### TASK GOAL
Show every line of the records that contains the word "Eyes", matching case exactly.

### GIVEN RECORDS
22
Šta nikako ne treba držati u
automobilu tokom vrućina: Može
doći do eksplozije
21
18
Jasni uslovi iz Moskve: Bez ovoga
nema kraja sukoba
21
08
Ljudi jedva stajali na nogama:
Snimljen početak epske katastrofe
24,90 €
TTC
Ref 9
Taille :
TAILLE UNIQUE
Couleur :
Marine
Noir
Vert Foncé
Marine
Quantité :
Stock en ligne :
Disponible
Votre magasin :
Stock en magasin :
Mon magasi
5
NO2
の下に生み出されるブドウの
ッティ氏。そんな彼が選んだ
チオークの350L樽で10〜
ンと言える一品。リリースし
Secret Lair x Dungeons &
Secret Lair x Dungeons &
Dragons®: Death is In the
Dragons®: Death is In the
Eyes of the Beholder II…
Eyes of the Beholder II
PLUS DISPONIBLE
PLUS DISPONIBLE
---
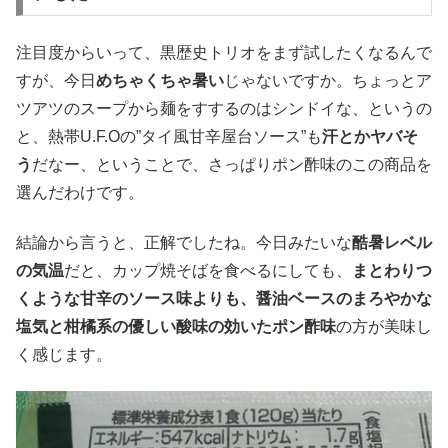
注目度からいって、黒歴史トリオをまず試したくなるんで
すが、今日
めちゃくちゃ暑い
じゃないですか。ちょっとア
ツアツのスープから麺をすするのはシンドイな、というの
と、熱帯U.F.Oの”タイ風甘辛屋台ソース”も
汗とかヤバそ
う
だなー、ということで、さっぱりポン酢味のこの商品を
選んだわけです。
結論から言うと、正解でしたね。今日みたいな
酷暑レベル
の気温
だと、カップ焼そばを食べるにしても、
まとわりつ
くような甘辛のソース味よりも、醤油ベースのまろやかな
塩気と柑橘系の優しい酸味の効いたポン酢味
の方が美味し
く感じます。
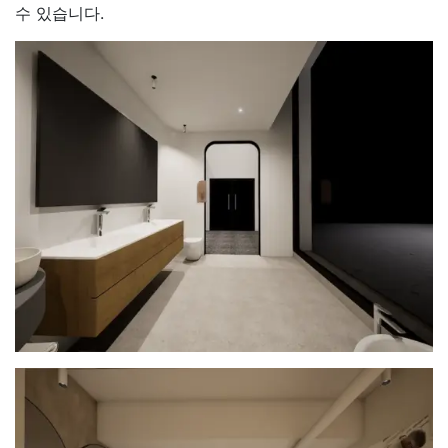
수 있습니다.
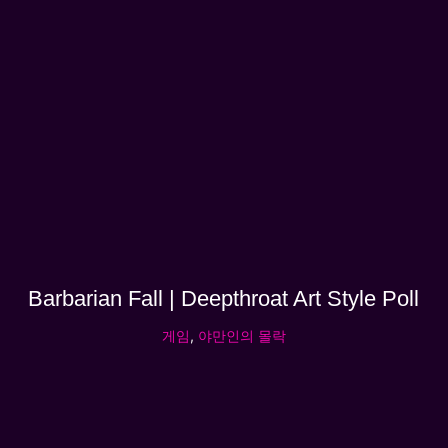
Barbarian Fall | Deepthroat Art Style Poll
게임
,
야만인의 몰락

### TASK RESPONSE
Eyes of the Beholder II…
Eyes of the Beholder II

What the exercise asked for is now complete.